=== Texto fornecido ===
----

Por Marcos Strecker*

A viagem do presidente Lula à Rússia entre os dias 22 e 24 reafirma suas prioridades na atual gestão. Infelizmente elas se rendem muito mais a suas preferências ideológicas do que aos interesses do País. A presença na 16ª Cúpula do Brics, em Kazam, é um sinal cabal disso. Esse grupo, que nasceu inspirado em um acrônimo criado por um economista liberal interessado em ressaltar o potencial de economias emergentes no século XXI, hoje ganhou uma conotação política que afasta o Brasil das grandes potências econômicas. Não se trata mais de um conjunto de nações com o potencial de dominar o cenário global pela força de sua produção, mas de satélites da China que são usados para desafiar as democracias ocidentais.

O Itamaraty, evidentemente, não referenda essa análise. Mas até figuras importantes do Ministério das Relações Exteriores já relativizavam à boca pequena a importância desse fórum, isso ainda antes de o gigante asiático driblar o Brasil impondo a adesão de Egito, Irã, Arábia Saudita, Etiópia e Emirados Árabes Unidos. O Brasil, fundador com Rússia, Índia e China (África do Sul foi integrada mais tarde), virou coadjuvante. Já a reunião de Kazam acontece em uma nação cujo regime sofre sanções pesadas da comunidade internacional após invadir um país independente e soberano, o que contraria um dos pilares da política externa brasileira.

----

=== Dados fornecidos ===

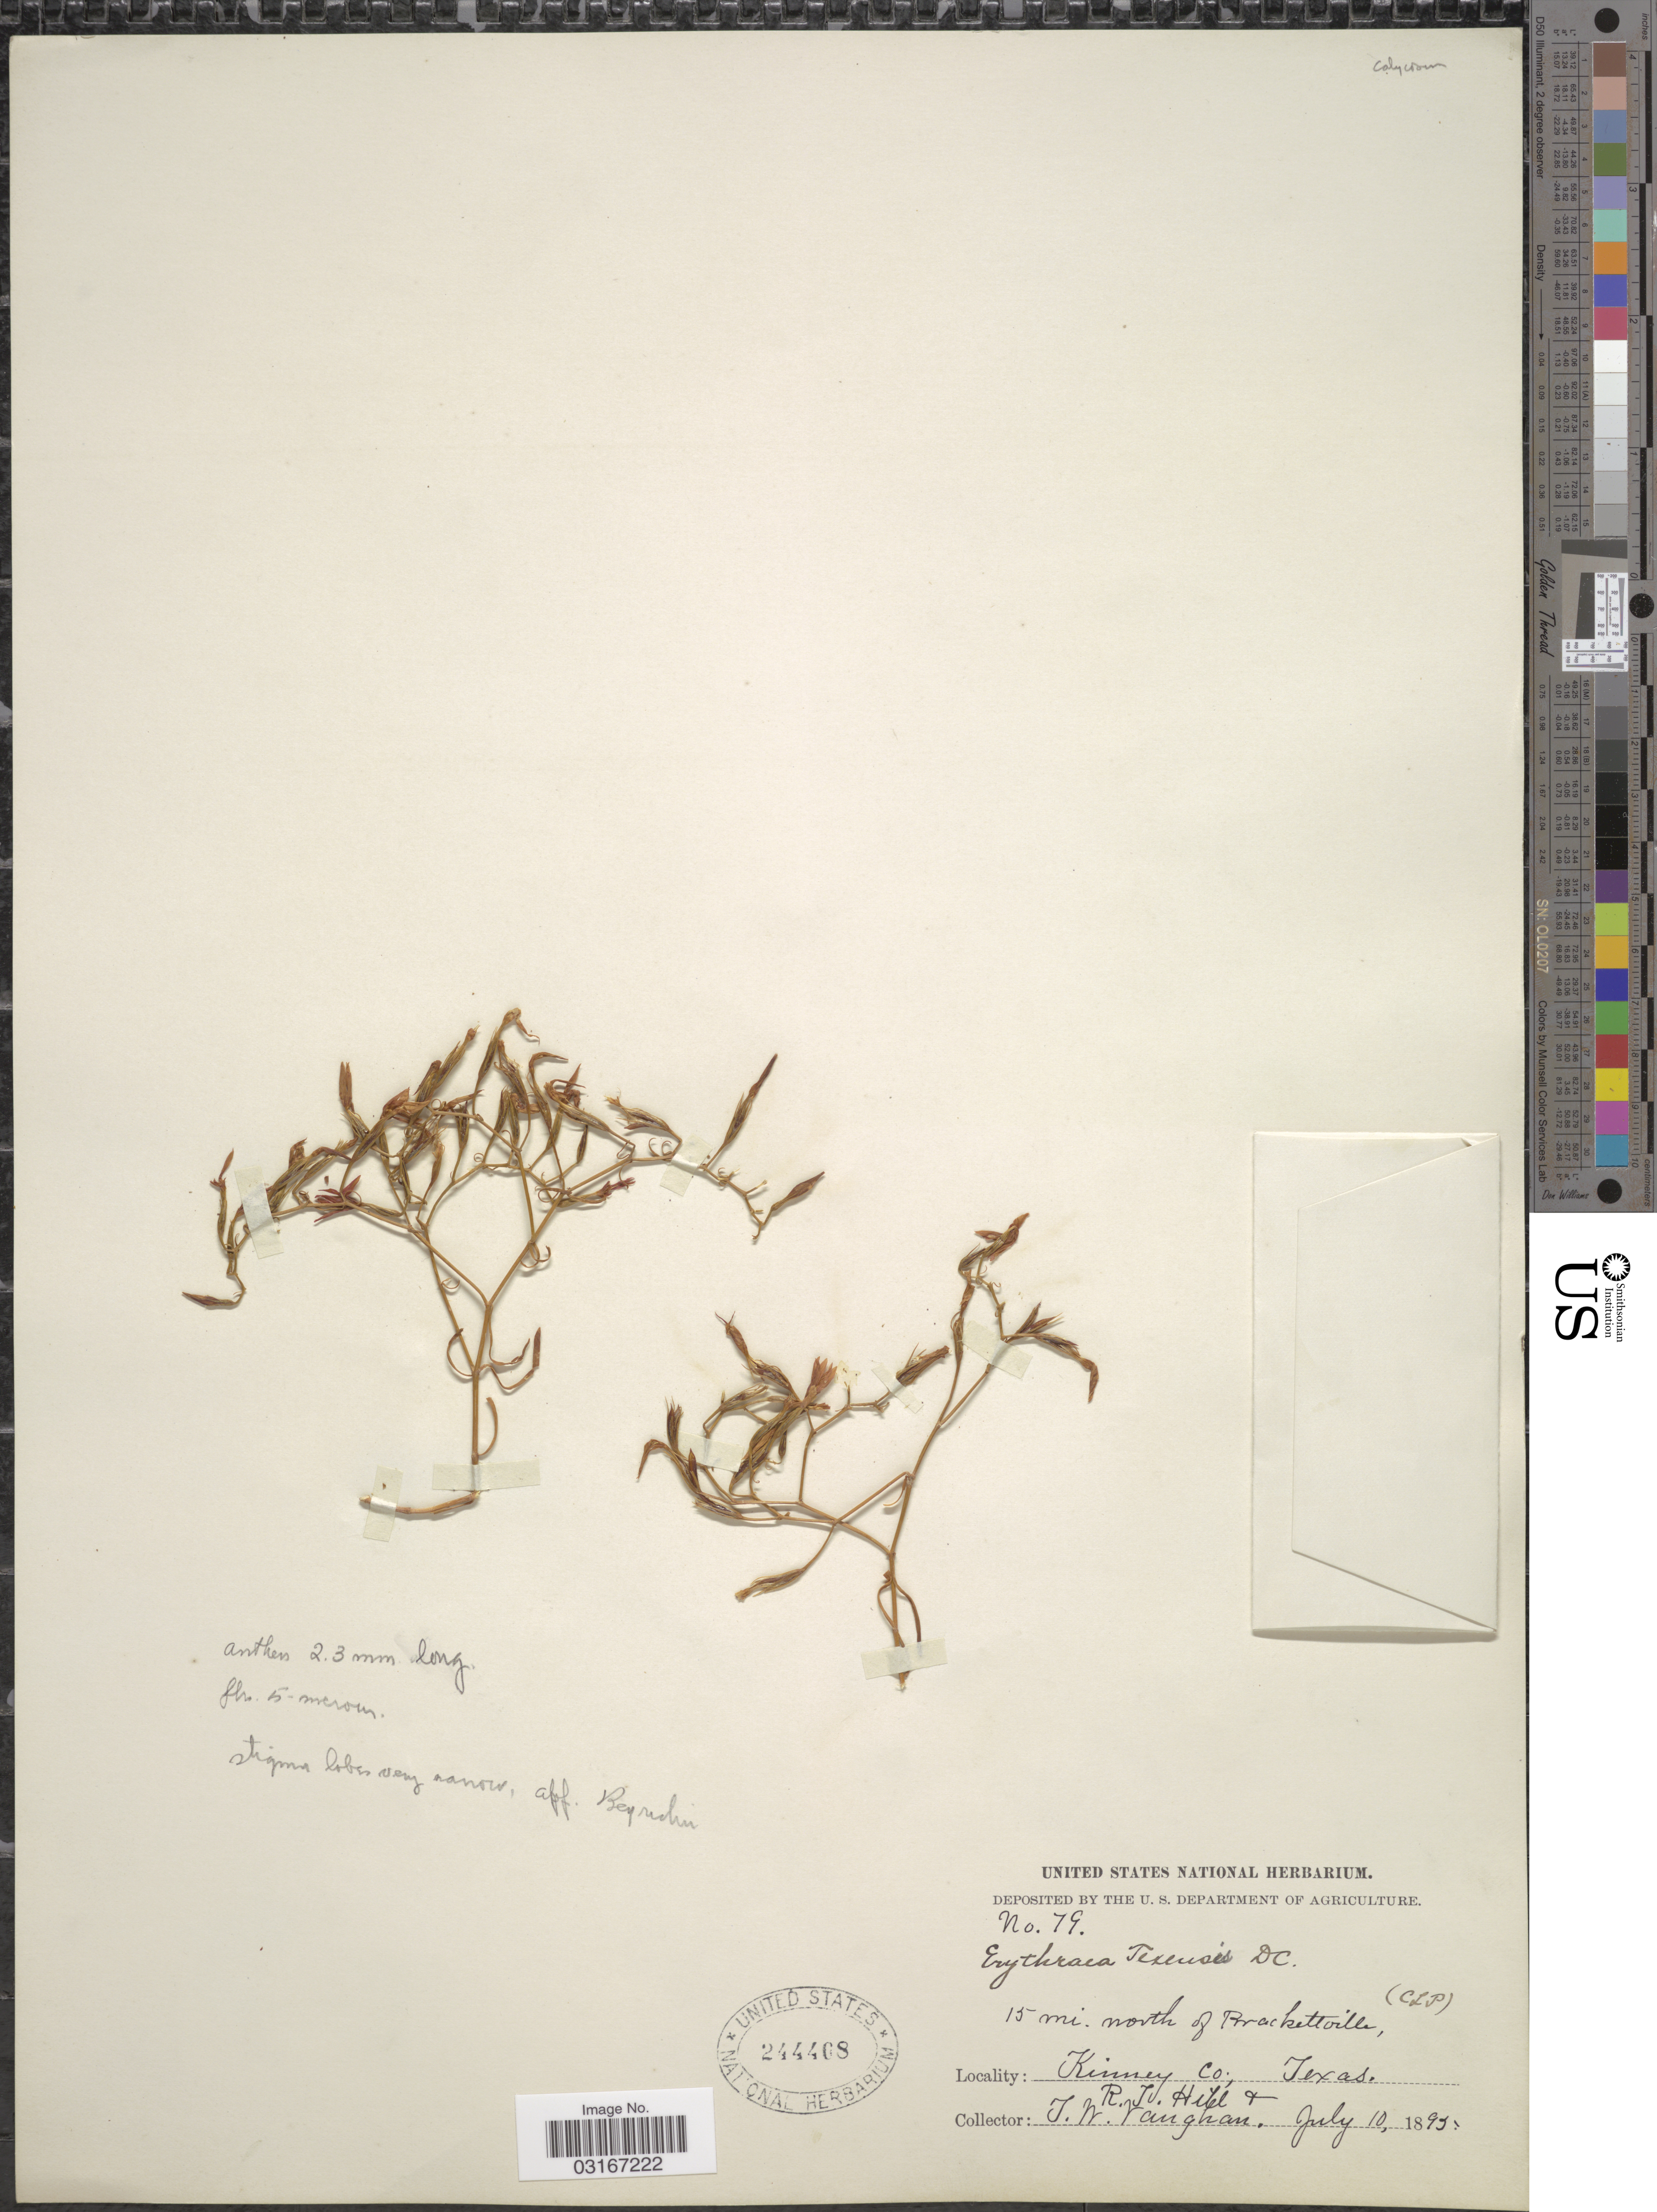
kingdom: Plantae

----

=== Tarefas a cumprir ===
1 > No texto sobre a viagem de Lula à Rússia, pegue o trecho de "A viagem do" a "as democracias ocidentais." e reescreva-o trocando "presidente Lula" por "chefe do Executivo".
2 > Dê continuidade ao texto sobre a viagem de Lula à Rússia a partir da última frase.

=== Respostas das tarefas ===
1 >
A viagem do chefe do Executivo à Rússia entre os dias 22 e 24 reafirma suas prioridades na atual gestão. Infelizmente elas se rendem muito mais a suas preferências ideológicas do que aos interesses do País. A presença na 16ª Cúpula do Brics, em Kazam, é um sinal cabal disso. Esse grupo, que nasceu inspirado em um acrônimo criado por um economista liberal interessado em ressaltar o potencial de economias emergentes no século XXI, hoje ganhou uma conotação política que afasta o Brasil das grandes potências econômicas. Não se trata mais de um conjunto de nações com o potencial de dominar o cenário global pela força de sua produção, mas de satélites da China que são usados para desafiar as democracias ocidentais.

2 >
Dificilmente sairão do evento grandes decisões capazes de impactar positivamente a economia brasileira. Os membros do Brics receberão relatórios sobre os trabalhos do Novo Banco de Desenvolvimento, presidido por Dilma Rousseff, do Conselho Empresarial do Brics e da Aliança Empresarial das Mulheres. Também vão debater formas de diminuir a dependência do dólar para o comércio internacional. Politicamente, essa agenda ajudará a isolar ainda mais o Brasil. De fato, o “encanto” de Lula não é mais o mesmo do início dos anos 2000, quando era um líder global celebrado por sua habilidade de aproximar regimes contrários, um campeão da luta contra a desigualdade. E tinha acelerado a economia respeitando as regras de mercado (a Nova Matriz Econômica ainda não tinha dado as caras). A volta de Lula ao poder, no ano passado, foi comemorada depois que Jair Bolsonaro transformou a política externa nacional em chacota. Mas, lamentavelmente, o petista frustrou até aqueles que imaginavam a volta da influência brasileira na América Latina, papel histórico do País. O viés ideológico favoreceu o ditador Nicolás Maduro na Venezuela e isolou Lula até entre a esquerda mais moderna, representada pelo presidente chileno Gabriel Boric.

Em Kazam, está prevista uma reunião bilateral entre Lula e Vladimir Putin. A afinidade com o russo é temerária e contrasta com a má vontade evidente do presidente com os EUA, país líder em investimentos no Brasil. Da mesma forma, o governo Lula retardou as negociações praticamente concluídas para concretizar o Acordo de Livre Comércio do Mercosul com a União Europeia, dando uma mão para líderes protecionistas do bloco que temiam as exportações do agronegócio brasileiro, como Emmanuel Macron. A proximidade com o Brics também contrasta com a necessidade de o Brasil modernizar suas regras de governança e regulatórias e aproximá-las das praticadas na OCDE, organização “dos países ricos” para a qual a velha esquerda torce o nariz. Ao contrário, o Palácio do Planalto sonha em referendar a adesão nacional à Nova Rota de Seda da China, programa estratégico do PC Chinês, deixando sob o controle de Pequim investimentos em infraestrutura nacional — iniciativa que incomoda até autoridades em Brasília, já que a China é o maior parceiro e faz investimentos sem exigir essa subordinação.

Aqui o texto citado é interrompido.